Elon/Pew Internet study now online

Visit the new Web site for the "One Neighborhood, One Week on the Internet" study, a joint project of Elon and the Pew Internet Project. Details...

Click here to visit the site.
It contains 50 interesting feature stories illustrating how Elon students and families in the Town of Elon are using the Internet. Find out how they feel about the impact of the Internet on their lives and on society.

Students at Elon have completed a research project detailing how families in one typical upper-middle-class American neighborhood used the Internet during the week of Jan. 12-19.

The research is a partnership by the Elon School of Communications and the Pew Internet & American Life project, a Washington D.C.-based initiative that is exploring the Internet’s impact on American society. The two dozen families taking part in the study all live in a small, upscale neighborhood in the town of Elon College.

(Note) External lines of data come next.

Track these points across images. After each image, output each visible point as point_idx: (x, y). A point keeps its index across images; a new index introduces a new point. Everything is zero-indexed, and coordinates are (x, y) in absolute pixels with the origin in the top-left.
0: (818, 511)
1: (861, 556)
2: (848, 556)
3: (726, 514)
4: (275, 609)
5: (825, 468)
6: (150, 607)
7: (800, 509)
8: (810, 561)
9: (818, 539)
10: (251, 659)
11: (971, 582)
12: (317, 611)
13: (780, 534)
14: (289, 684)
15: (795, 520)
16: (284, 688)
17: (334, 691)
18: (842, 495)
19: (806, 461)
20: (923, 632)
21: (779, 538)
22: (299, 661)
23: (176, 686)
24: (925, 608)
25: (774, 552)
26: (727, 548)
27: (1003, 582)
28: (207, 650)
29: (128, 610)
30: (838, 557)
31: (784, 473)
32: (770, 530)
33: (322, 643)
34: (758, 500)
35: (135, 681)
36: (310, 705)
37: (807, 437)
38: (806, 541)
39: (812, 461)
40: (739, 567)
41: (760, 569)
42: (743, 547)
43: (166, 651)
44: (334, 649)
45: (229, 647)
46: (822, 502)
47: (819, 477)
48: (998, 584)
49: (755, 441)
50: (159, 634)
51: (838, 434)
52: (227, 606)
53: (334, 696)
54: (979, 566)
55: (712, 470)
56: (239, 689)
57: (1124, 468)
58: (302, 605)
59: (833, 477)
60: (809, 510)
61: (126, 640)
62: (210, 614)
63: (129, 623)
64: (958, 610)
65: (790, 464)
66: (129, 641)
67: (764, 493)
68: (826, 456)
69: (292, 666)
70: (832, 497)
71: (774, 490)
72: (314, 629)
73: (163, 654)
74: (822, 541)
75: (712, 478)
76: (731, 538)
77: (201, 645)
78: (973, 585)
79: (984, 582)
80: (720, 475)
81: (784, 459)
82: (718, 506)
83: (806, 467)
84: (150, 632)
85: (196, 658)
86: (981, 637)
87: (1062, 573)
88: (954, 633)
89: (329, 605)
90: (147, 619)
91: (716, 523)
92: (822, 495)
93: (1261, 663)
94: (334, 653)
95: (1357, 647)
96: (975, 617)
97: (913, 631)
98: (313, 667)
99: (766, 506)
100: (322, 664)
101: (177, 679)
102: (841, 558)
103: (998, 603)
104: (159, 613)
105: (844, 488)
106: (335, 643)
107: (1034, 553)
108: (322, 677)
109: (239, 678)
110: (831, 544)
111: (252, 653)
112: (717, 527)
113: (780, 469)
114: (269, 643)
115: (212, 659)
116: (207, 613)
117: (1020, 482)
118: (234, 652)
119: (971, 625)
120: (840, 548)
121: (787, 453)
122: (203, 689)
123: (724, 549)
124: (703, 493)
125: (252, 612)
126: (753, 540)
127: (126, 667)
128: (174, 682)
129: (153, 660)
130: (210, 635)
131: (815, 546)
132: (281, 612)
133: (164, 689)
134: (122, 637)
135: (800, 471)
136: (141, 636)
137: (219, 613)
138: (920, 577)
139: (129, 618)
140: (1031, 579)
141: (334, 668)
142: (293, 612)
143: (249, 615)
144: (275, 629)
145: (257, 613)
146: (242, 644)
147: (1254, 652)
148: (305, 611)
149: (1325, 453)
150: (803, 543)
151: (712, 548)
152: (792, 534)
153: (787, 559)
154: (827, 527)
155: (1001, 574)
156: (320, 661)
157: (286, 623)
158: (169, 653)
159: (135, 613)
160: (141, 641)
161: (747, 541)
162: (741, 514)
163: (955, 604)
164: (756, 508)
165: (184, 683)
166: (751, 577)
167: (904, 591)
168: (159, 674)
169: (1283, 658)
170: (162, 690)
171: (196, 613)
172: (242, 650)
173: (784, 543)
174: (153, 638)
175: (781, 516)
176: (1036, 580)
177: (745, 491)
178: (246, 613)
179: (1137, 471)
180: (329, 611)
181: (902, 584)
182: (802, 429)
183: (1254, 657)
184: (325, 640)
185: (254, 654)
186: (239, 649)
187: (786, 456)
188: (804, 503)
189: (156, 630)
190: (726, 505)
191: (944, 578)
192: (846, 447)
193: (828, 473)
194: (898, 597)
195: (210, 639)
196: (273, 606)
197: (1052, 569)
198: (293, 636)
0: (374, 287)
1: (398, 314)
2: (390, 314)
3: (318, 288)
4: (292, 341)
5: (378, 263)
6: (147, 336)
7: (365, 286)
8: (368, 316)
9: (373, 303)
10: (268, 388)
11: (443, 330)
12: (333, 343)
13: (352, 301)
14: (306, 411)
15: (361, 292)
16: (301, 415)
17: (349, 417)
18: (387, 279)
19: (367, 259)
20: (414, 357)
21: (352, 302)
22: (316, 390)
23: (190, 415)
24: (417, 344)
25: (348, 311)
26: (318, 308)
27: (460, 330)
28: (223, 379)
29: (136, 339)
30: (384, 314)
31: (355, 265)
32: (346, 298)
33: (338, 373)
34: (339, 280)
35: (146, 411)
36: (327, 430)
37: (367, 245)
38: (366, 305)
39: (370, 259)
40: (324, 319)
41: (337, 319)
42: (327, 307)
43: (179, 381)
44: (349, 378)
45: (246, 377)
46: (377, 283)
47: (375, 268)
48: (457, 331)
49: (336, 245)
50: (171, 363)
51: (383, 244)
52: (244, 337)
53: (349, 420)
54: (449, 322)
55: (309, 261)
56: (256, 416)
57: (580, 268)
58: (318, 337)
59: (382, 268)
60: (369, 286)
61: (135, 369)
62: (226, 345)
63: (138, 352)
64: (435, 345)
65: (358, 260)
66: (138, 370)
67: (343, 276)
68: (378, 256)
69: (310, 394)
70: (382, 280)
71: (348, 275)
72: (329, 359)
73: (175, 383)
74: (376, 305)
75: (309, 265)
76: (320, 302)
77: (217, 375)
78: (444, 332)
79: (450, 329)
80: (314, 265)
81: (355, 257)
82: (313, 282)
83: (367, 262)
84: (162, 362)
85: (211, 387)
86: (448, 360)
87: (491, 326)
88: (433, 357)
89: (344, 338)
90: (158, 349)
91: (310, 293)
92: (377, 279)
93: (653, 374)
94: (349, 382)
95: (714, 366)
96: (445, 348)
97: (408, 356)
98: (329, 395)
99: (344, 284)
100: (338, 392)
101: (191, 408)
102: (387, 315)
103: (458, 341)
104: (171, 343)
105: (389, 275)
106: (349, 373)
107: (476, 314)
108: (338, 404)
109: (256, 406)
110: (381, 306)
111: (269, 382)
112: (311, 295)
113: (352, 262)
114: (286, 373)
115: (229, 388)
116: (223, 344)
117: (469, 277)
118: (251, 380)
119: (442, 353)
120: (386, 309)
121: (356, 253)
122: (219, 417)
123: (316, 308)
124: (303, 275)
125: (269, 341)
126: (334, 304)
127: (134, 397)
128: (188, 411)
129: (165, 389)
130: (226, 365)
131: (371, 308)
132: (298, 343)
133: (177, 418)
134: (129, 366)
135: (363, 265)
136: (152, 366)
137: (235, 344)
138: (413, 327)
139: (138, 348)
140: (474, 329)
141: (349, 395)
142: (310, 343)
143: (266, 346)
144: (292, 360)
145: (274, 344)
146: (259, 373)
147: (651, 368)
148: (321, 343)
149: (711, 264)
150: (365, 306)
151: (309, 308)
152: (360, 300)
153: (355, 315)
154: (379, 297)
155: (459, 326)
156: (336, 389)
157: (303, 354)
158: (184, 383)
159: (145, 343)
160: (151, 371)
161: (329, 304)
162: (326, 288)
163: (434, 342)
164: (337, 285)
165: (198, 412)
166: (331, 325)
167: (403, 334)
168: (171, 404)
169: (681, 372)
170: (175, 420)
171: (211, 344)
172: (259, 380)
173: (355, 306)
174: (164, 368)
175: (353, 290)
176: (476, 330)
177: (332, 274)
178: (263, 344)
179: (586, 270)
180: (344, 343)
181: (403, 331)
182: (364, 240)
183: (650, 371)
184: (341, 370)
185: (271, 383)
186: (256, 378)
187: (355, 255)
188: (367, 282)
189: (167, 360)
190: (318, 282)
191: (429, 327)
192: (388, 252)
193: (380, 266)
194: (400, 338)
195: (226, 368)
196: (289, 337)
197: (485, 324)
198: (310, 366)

Most of the Internet users who participated in the project say going online has transformed their lives, providing crucial health information, facilitating job searches, transforming shopping habits, and most importantly, increasing communication between family and friends through e-mail and instant messaging.

This study is the first ever to combine Internet users’ personal observations in addition to in-depth interviews over a span of eight days. Each member of the 24 families in the study kept a daily diary of Internet use and participated in taped, focused discussions with the researchers.

The student researchers gathered data from assigned families, wrote feature stories about those families and also wrote personal stories about the impact the Internet has had on their own families’ lives, providing the perspective of the emerging generation of Net-savvy users.

Now that the information gathering in the neighborhood is complete, researchers from the Pew Internet Project will assist in analyzing the Elon findings and publicizing the study results.

The Pew Internet & American Life Project is a non-profit initiative of the Pew Research Center for The People and the Press and is funded by the Pew Charitable Trusts. Over the course of the past year, the project has produced reports on the Internet’s influence on the workplace, young voters, churches, health care, the music industry, coverage of the Olympics and several other topics. Project findings can be found online at the Pew site.